By Steven Goff
Washington Post Staff Writer
Wednesday, August 16, 2006
The Washington Nationals, losers of three straight and 7 of 10, glanced at the standings yesterday and saw that the only National League teams enduring poorer seasons, the Chicago Cubs and Pittsburgh Pirates, were slowly sneaking up behind them.
They saw a visiting lineup that had pounded their pitching staff for 14 hits, 10 runs and 4 homers an evening earlier. And they checked on the probable starter and saw 36-year-old journeyman Pedro Astacio, whose 16 career losses to the Braves ranked him among the dozen worst all-time against the Atlanta franchise.

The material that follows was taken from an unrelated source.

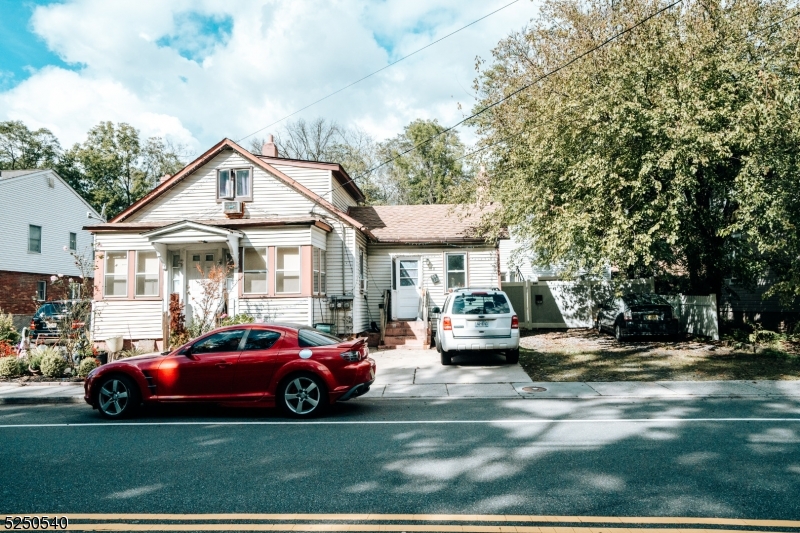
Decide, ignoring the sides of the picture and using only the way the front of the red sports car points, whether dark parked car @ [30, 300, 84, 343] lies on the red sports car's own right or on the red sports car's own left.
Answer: on the red sports car's own right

But fears of a long, painful night were alleviated by, of all people, Astacio, who retired the first 14 batters he faced and needed just 89 pitches and 2 hours 1 minute to complete a two-hitter and lift the Nationals to a 5-0 victory over the Braves before 24,036 at RFK Stadium.
"It was a superb effort on his part from the first pitch of the ballgame to the last pitch of the ballgame," Manager Frank Robinson said. "He was in complete control the entire ballgame. It was just one of those efforts you don't see too often."
Astacio struck out five, did not issue a walk, didn't allow anyone past first base and even chipped in a hit of his own, a single in the fourth inning.
It was his first shutout in more than four years and provided the Nationals with their first complete game since September.
What was working for him?
"Everything," he responded. "I make a pitch, pitch by pitch, hitter by hitter. I was feeling good."
Astacio, with his eighth team in a big league career that began 14 years ago, missed the first three months of the season with a right forearm strain and did not make his Washington debut until July 3. There were a pair of wins and a pair of losses, but also four no-decisions as his ERA lurked around 5.50.
His career against the Braves had been frightful: a 4-16 record and a 5.22 ERA prior to last night.
"He was great," left fielder Alfonso Soriano said. "He reminded me today of when he pitched as a rookie" with the Dodgers in the early 1990s. "When I see him the first two innings throw strikes and have very good location, I say, 'Man, I think he's going to have a very good night.' "
While Astacio was cruising through the first three innings, the Nationals built a four-run lead.
With two outs in the second, Alex Escobar reached on a slow bouncer along the left side and then raced to third on Brian Schneider's single to right.
That brought up Bernie Castro, who during a 10-4 loss in the series opener Monday had surprised the Braves by bunting for a hit. He couldn't possibly do it again, not with two outs. But on Lance Cormier's first pitch, Castro dragged a bunt and pulled Adam LaRoche far enough from first base to beat it out and give the Nationals a 1-0 lead.
An inning later, Washington used a couple of hits, a couple of errors, an intentional walk and a sacrifice fly to score three more times.
The first of Soriano's two singles got it started. Felipe Lopez followed with a grounder toward right that second baseman Marcus Giles dived to smother. Lopez beat it out, and when Giles's throw skipped past LaRoche, the runners advanced to third and second, respectively.
After a strikeout and an intentional walk, Austin Kearns sent a bouncer toward shortstop Tony Peña Jr. The ball was moving slow enough to avoid a double play and allow Soriano to score, but when it hopped over Peña's glove, Lopez also scored and Nick Johnson advanced to third. Escobar then delivered the third run of the inning with a sacrifice fly.
Astacio had needed just 33 pitches to get through four innings and easily dispatched the first two batters of the fifth, but Jeff Francoeur ended Atlanta's hitless drought with a single to right. Many in the crowd responded with a brief standing ovation. A simple force-out then ended the inning.
"You've seen signs of it, you've seen parts of it, but it just clicked tonight," Robinson said of Astacio's contributions this summer. "He was just in that zone from the first pitch out there and it just kept building -- building and building."
The Nationals added another run -- and ended Cormier's evening -- in the fifth when Kearns's double to the left-center field gap scored Johnson from first.
On this night, however, the way Astacio was mixing his breaking ball and fastball, it was hardly needed.
After Francoeur's hit, Astacio retired six in a row before allowing LaRoche's harmless two-out single in the seventh. That was it as the Braves went down in order in the final two innings.
With the appreciative fans on their feet, Astacio ended the game by striking out Matt Diaz. Washington welcomed a badly needed victory and an overstrained bullpen graciously accepted a much-needed night off.
"I'm sure they're in shock," Robinson said of his relievers. "It was just an outstanding effort on Pedro's part."